The Umbrellas of Cherbourg archive review: “a glimpse of perfection in an imperfect world”

Jacques Demy’s ineffable coastal-town musical mixes sweetness and sting, dreams and life, pink and brick red, as our reviewer wrote in the 1964 Monthly Film Bulletin.

The Umbrellas of Cherbourg (1964)

This utterly charming film is such an unequivocal spellbinder that one is tempted to suggest that, at least in the two respects that matter most with musicals (the music and the colour), a French film has finally forced Hollywood into second place.

It is, of course, a matter of taste. There is none of the exuberance characteristic of the best American musicals; unlike them, Demy’s film never, so to speak, explodes. Instead there is sweetness, even sentimentality, with enough of an edge not to merit the epithet sugary. This edge is due to something more than the contrast between what is and what might have been – in any case, an inevitable feature of a story of a lost first love. It is a fundamental aspect of the direct clash between reality and unreality that must happen in a film where all the dialogue is sung.

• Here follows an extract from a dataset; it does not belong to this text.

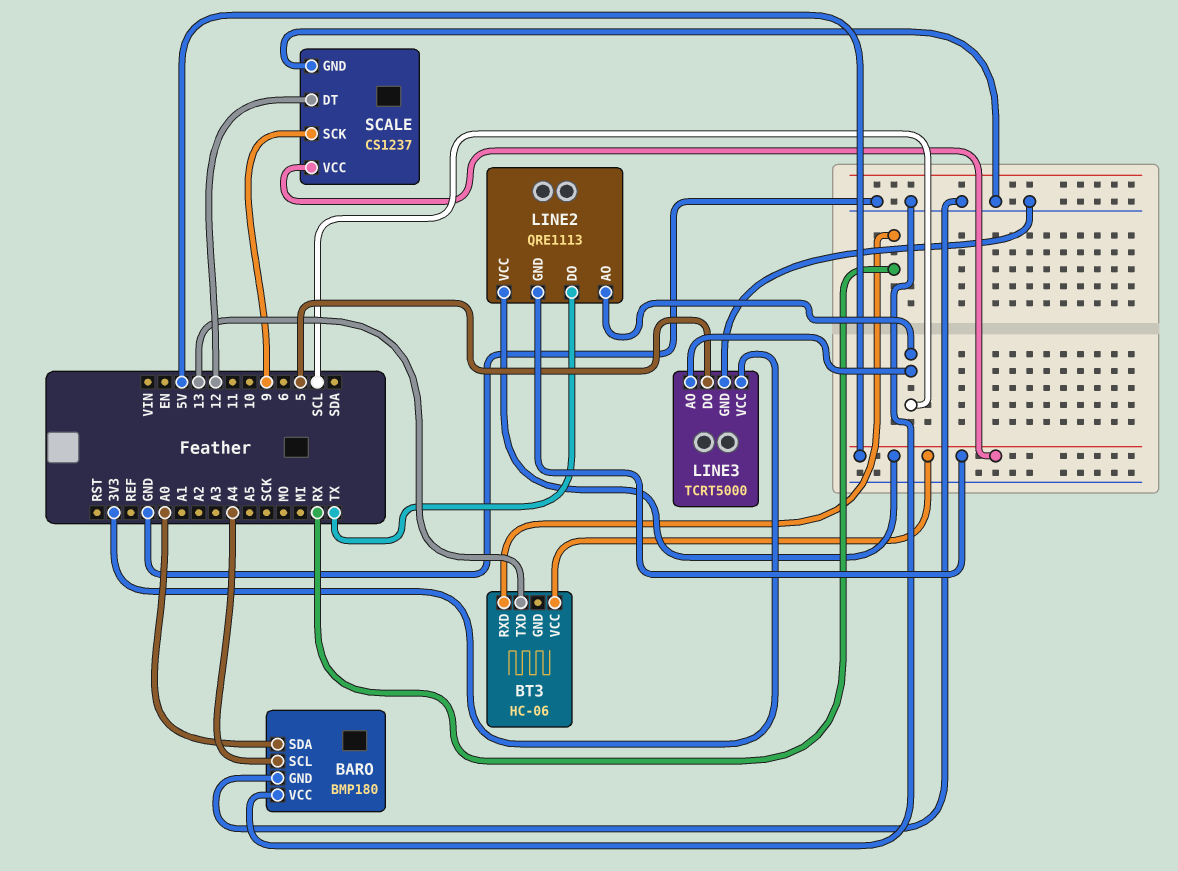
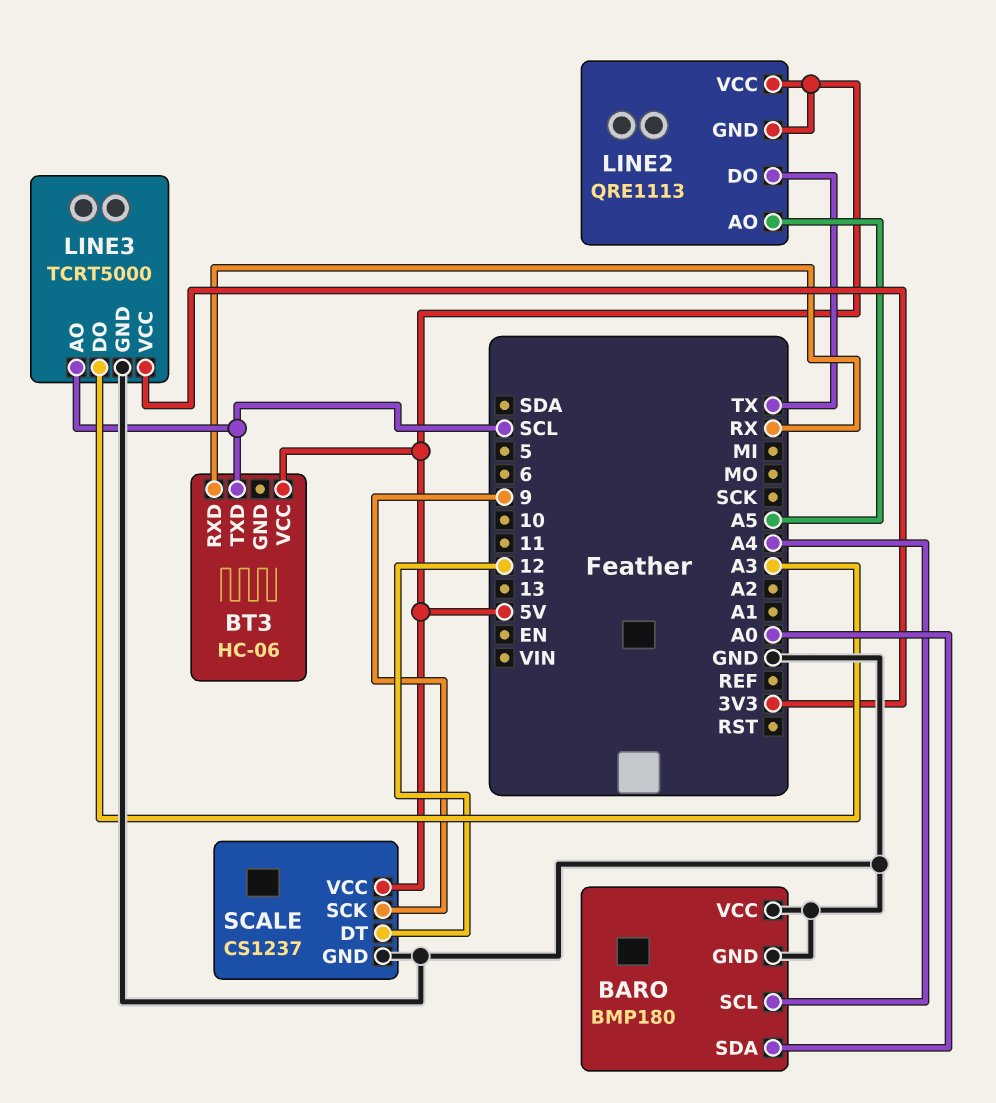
BT3 pin TXD: 13 -> SCL
LINE2 pin AO: SCL -> A5
LINE3 pin DO: 5 -> A3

This clash is what the film is made of, and Demy goes along with it from start to finish. With Lola, in which the now rich Roland Cassard lived his earlier emotional life, Demy presented reality as it might emerge through a dream. Here he gives us the reverse, a romantic dream extended as it were from the realities of life in a harbour town where men and women work in garages, buy and sell umbrellas, and make love.

The Umbrellas of Cherbourg is, in fact, the slighter kind of dream from which the dreamer sooner or later wakens. It is like a glimpse of perfection in an imperfect world. Fundamental to its expression is Michel Legrand’s haunting score – pop music of an unusually personal and complex kind, composed to be successfully sung with a metaphorical catch in the voice, or sweetly squeaked on a pitch sufficiently high to be taken up by the sound of a car screeching to a halt outside the umbrella shop.

In keeping with the film’s technically brilliant air of artificiality are the actors’ faces, never for a moment reflecting the effort of making this kind of noise, and yet creating an effect that would not survive a split second of imperfect post-synchronisation.

Most exciting of all is perhaps the fact that on turning from the music to the very Parisian colour, one finds exactly the same language being spoken. Visually this is a world where pink and brick red come together without actually screaming; where a girl can wear a dress in blue with a mauve floral design to match the wallpaper exactly; where the purchase of a black umbrella, interrupting an early farewell between the lovers, seems not without dramatic significance. In short, the aural and visual tones created by Demy, Legrand and Bernard Evein, are at the same time complementary to each other and abrasively alive enough to carry off the film.